## [EXTRAIT]
+---+

Galeries, centres d’art, fonds régionaux d’art contemporain, espaces photographiques : ces lieux ont été les premiers à rouvrir après le confinement, faisant la preuve de leur facilité d’adaptation aux conditions actuelles, et comblant, grâce à la richesse de leur offre, les attentes d’un public impatient de renouer avec l’expérience singulière que constitue la rencontre avec l’œuvre d’art. Focus sur quatre d’entre eux.
La galerie Anne Barrault joue la carte de l’innovation et du collectif
Jochen Gerner – avec notamment une œuvre étonnante, proche du dessin automatique, présentant 80 pages du carnet que l’artiste a rempli pendant dix ans de conversations téléphoniques –, Neïla Czermak Ichti, Ramuntcho Matta, Manuela Marques, David Renaud, Stéphanie Saadé : six artistes sont à l’honneur de « Be my Guest (1) », l’exposition collective présentée jusqu’au 27 juin (un second volet lui succédera en juillet) par la galerie Anne Barrault située en plein cœur du quartier du Marais, à Paris.
Une exposition directement issue du confinement : « Ce moment de repli, alors que toutes les foires, de même que de nombreuses expositions, sont annulées, est pour nous l’occasion de rassembler un certain nombre d’œuvres que nous n’avions pas eu la chance de montrer à Paris », explique Anne Barrault. « Par ailleurs, j’aimais cette idée de souligner l’interdépendance entre les musées, les centres d’art, et les galeries. On ne peut pas vivre les uns sans les autres. Un musée peut inviter un artiste à réaliser une œuvre qui ensuite sera présentée dans une galerie. Inversement, nous pouvons aider un artiste à produire une œuvre qui sera ensuite prêtée à un musée ».
J’ai voulu souligner l’interdépendance entre les musées, les centres d’art et les galeries. On ne peut pas vivre les uns sans les autres
L’organisation de cette exposition se conjugue avec une autre initiative tout aussi déterminante dans ce contexte particulier : l'ouverture un dimanche par mois d'une cinquantaine de galeries du Marais. Il ne s’agit pas d’une nouveauté pour la galerie Anne Barrault, qui avec son homologue Polaris, en a été l’instigatrice avant la crise sanitaire : « L’ouverture le dimanche, j’y tiens depuis longtemps. Beaucoup de gens sont débordés dans la semaine. C’est le seul moment où ils vont pouvoir venir. Et de notre côté, nous avons un temps précieux à consacrer à nos visiteurs, à parler des artistes et de leur travail ». Depuis la sortie du confinement, l’initiative engrange de nouveaux adeptes. Si l’annulation des foires y est certainement pour beaucoup, il y a aussi à cela une autre raison : le lancement de l’application Marais.guide à l’initiative de la galerie Madga Danysz.

+---+

## [ENTRÉES FOURNIES]
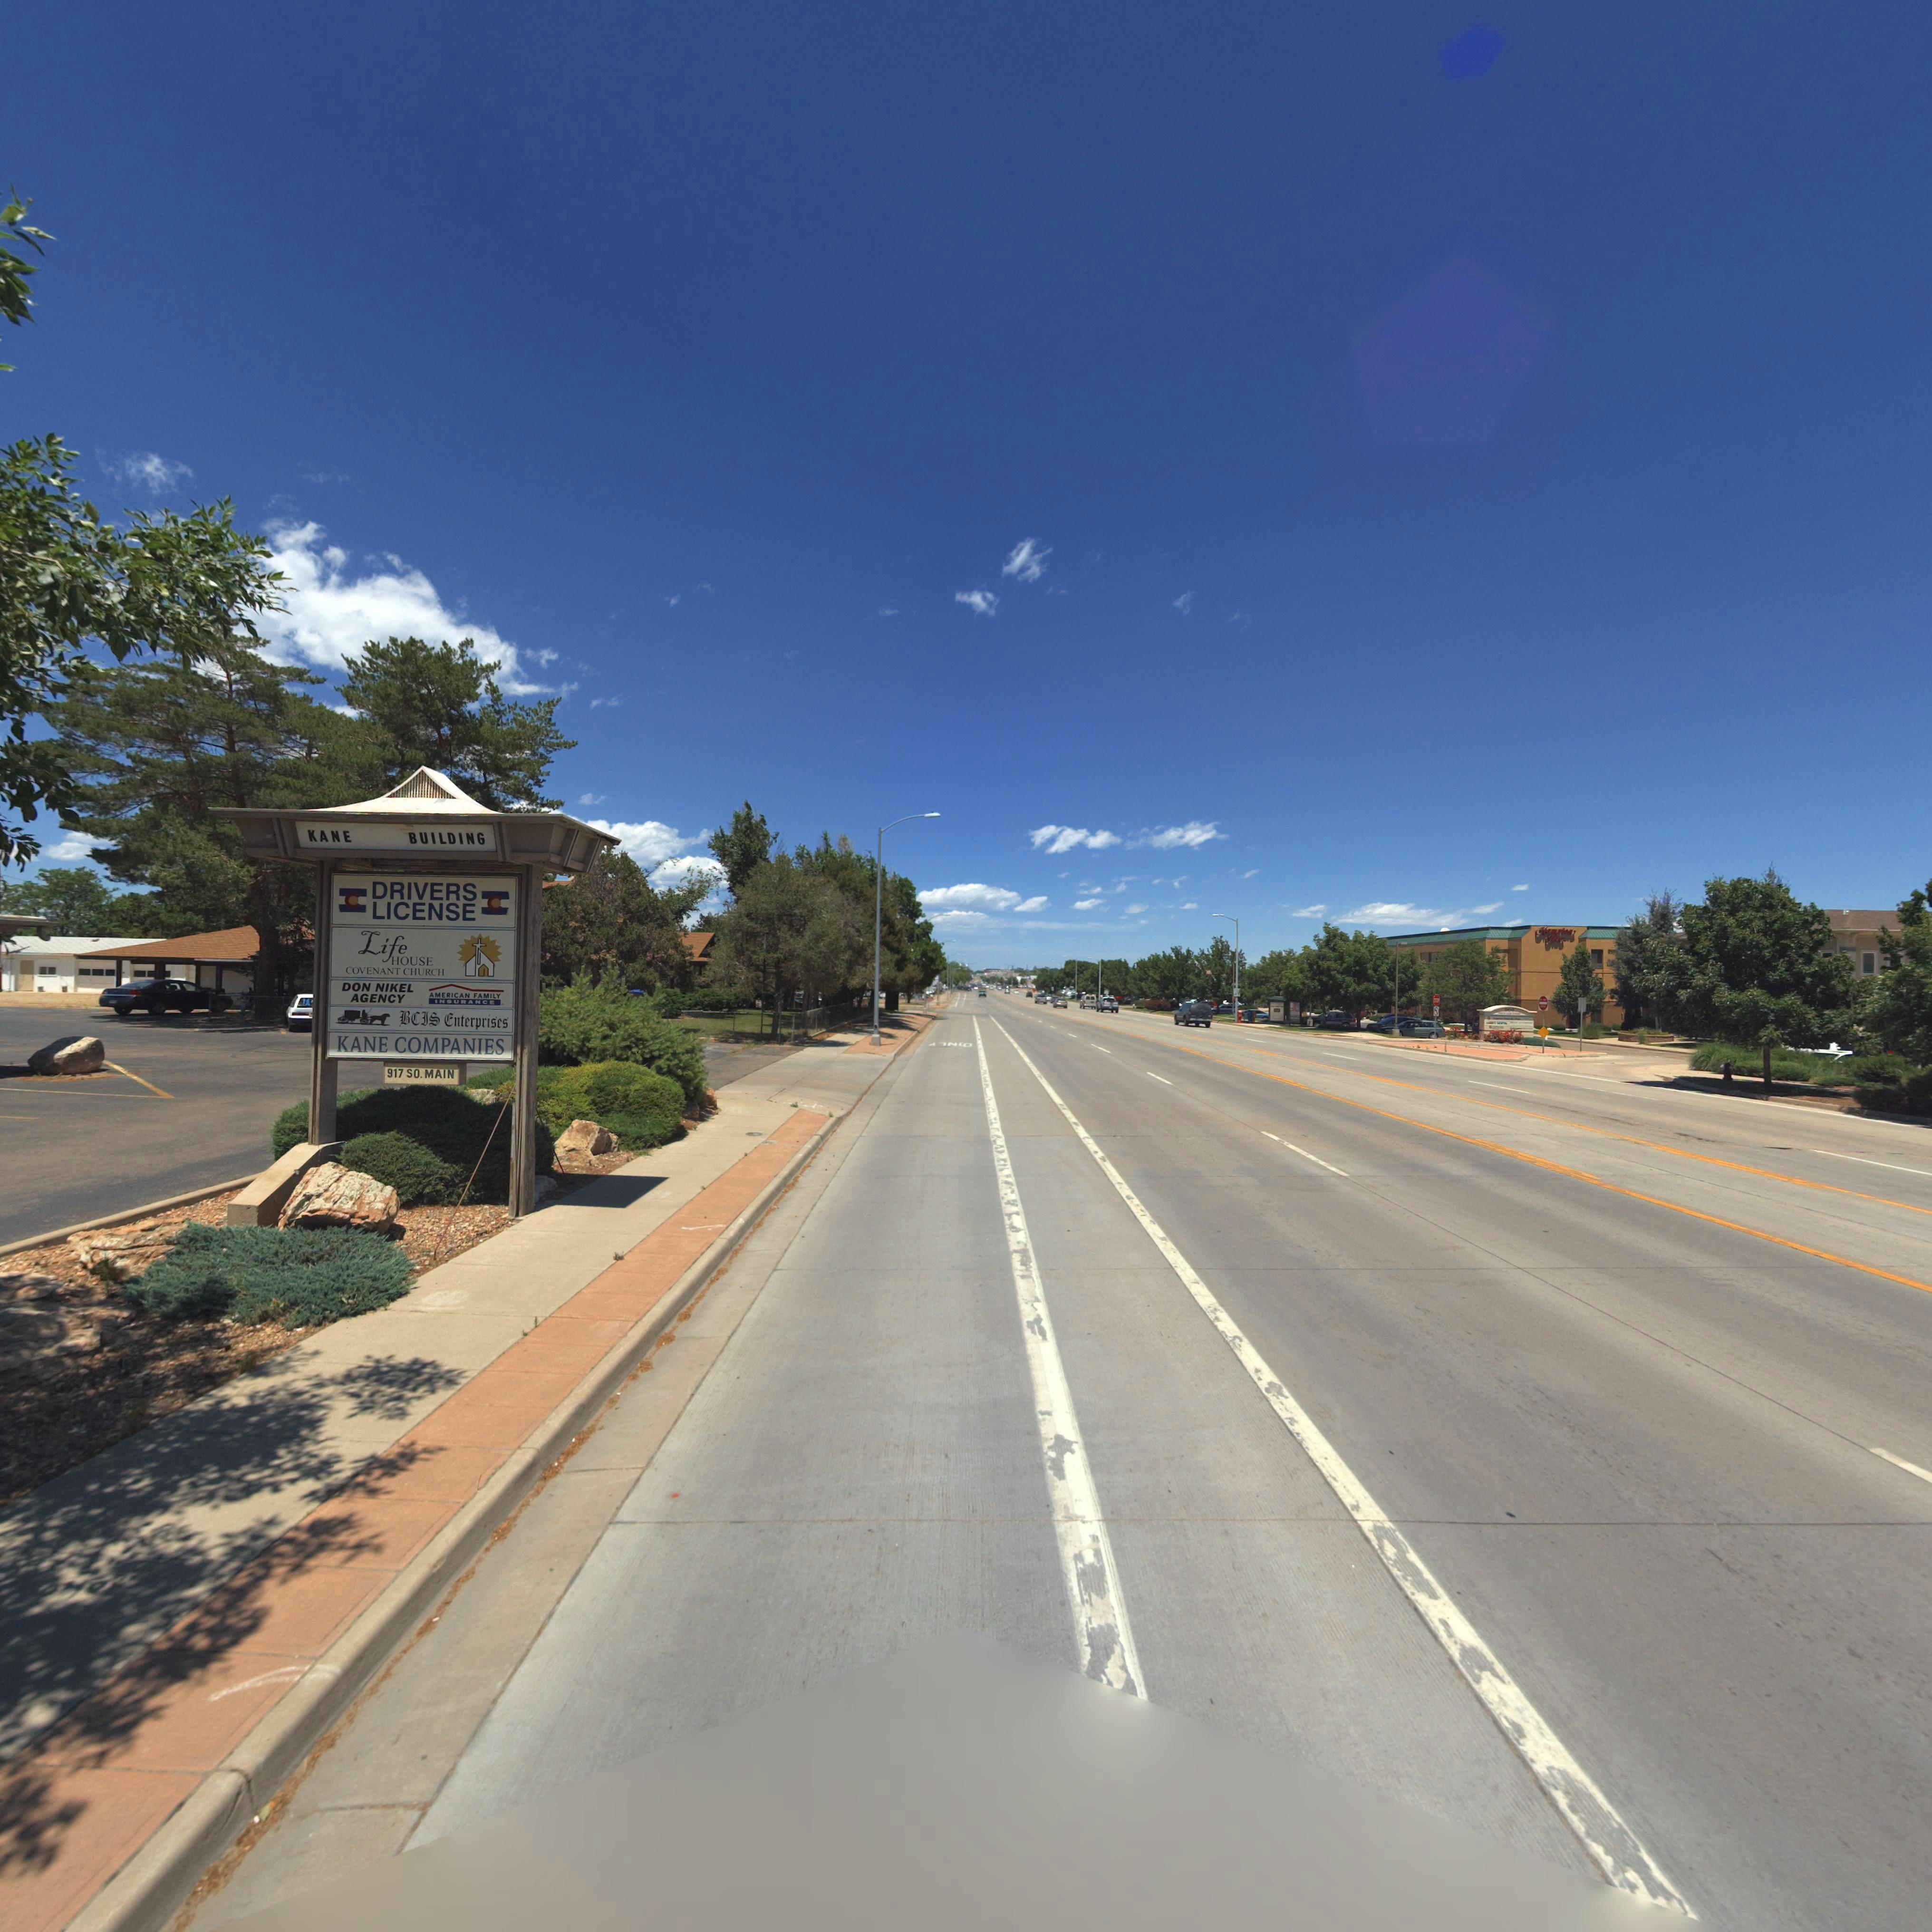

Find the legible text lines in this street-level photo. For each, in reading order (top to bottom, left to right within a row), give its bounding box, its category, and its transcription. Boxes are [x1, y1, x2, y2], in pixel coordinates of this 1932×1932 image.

[356, 929, 407, 963] BusinessName: Life
[391, 956, 434, 966] BusinessName: HOUSE
[345, 966, 445, 976] BusinessName: COVENANT CHURCH
[342, 982, 414, 993] BusinessName: DON NIKEL
[349, 993, 406, 1004] BusinessName: AGENCY
[434, 999, 495, 1005] BusinessName: INSURANCE
[429, 992, 502, 998] BusinessName: AMERICAN FAMILY
[399, 1009, 508, 1030] BusinessName: BCIS Enterprises
[336, 1034, 506, 1055] BusinessName: KANE COMPANIES
[386, 1068, 404, 1078] StreetNumber: 917
[406, 1068, 454, 1079] StreetName: SO. MAIN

+---+

## [TRAVAIL À FAIRE]
1 – Répondez d'après l'extrait :
(a) Jusqu'à quelle date l'exposition « Be my Guest (1) » est-elle présentée ?
(b) Combien de galeries du Marais ouvrent un dimanche par mois ?
(c) À l'initiative de quelle galerie l'application Marais.guide a-t-elle été lancée ?
2 – Résumez l'extrait en deux phrases.

## [CORRIGÉ]
1 –
(a) Jusqu'au 27 juin.
(b) Une cinquantaine.
(c) La galerie Madga Danysz.

2 – Galeries, centres d'art, fonds régionaux d'art contemporain et espaces photographiques ont été les premiers lieux à rouvrir après le confinement, répondant aux attentes d'un public impatient de retrouver les œuvres. Dans le Marais, à Paris, la galerie Anne Barrault présente jusqu'au 27 juin l'exposition collective « Be my Guest (1) », consacrée à six artistes, et participe à l'ouverture d'une cinquantaine de galeries du quartier un dimanche par mois.